- Youndegin
- Coordinates: 31°47′S 117°20′E﻿ / ﻿31.783°S 117.333°E
- Country: Australia
- State: Western Australia
- LGA: Shire of Cunderdin;
- Location: 155 km (96 mi) east of Perth; 18 km (11 mi) south of Northam;
- Established: 1892

Government
- • State electorate: Central Wheatbelt;
- • Federal division: Durack;
- Elevation: 296 m (971 ft)
- Postcode: 6407

= Youndegin =

Town in Wheatbelt, Western Australia

Youndegin is a small town 155 km east of Perth, Western Australia along the Goldfields Road in the Wheatbelt region of Western Australia.

A police post existed in Youndegin in 1844; the same year several metallic objects later identified as meteorites were found not far from town during a routine police patrol.

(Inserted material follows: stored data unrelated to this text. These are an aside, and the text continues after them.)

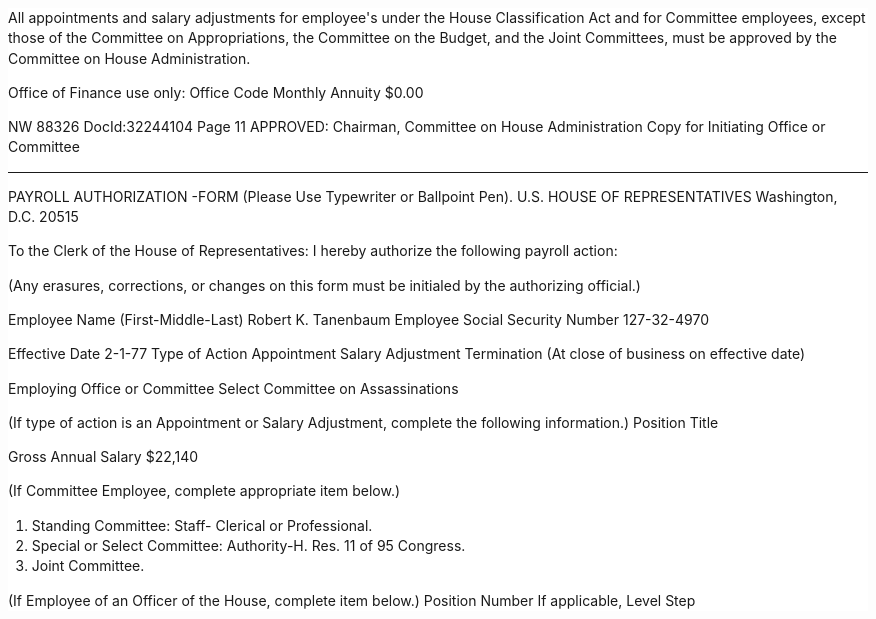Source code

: All appointments and salary adjustments for employee's under the House Classification Act and for Committee employees, except those of the Committee on Appropriations, the Committee on the Budget, and the Joint Committees, must be approved by the Committee on House Administration.

Office of Finance use only:
Office Code
Monthly Annuity $0.00

NW 88326
DocId:32244104 Page 11
APPROVED:
Chairman, Committee on House Administration
Copy for Initiating Office or Committee

---

PAYROLL AUTHORIZATION -FORM
(Please Use Typewriter
or Ballpoint Pen).
U.S. HOUSE OF REPRESENTATIVES
Washington, D.C. 20515

To the Clerk of the House of Representatives:
I hereby authorize the following payroll action:

(Any erasures, corrections, or changes on this form must be initialed by the authorizing official.)

Employee Name (First-Middle-Last)
Robert K. Tanenbaum
Employee Social Security Number
127-32-4970

Effective Date
2-1-77
Type of Action
Appointment
Salary Adjustment
Termination (At close of business on effective date)

Employing Office or Committee
Select Committee on Assassinations

(If type of action is an Appointment or Salary Adjustment, complete the following information.)
Position Title

Gross Annual Salary
$22,140

(If Committee Employee, complete appropriate item below.)
1. Standing Committee: Staff- Clerical or Professional.
2. Special or Select Committee: Authority-H. Res. 11 of 95 Congress.
3. Joint Committee.

(If Employee of an Officer of the House, complete item below.)
Position Number
If applicable, Level Step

The townsite of Youndegin was gazetted in 1892.

Charles Cooke Hunt was the first European to visit the area in 1864 when he established a track through the area to the eastern pastoral regions. By 1876 the government has set aside land for a police station. When gold was discovered further to the east in the 1880s, the traffic along the track increased immensely, and by 1891 an inn had been constructed, named the Youndegin Arms.
Following the gazetting of the town and the subdivision of lots, a railway to the goldfields was constructed well south of the town, and little further development occurred.

The name of the town is Aboriginal in origin and is the name of a nearby hill; the name was first recorded by Hunt during his 1864 expedition.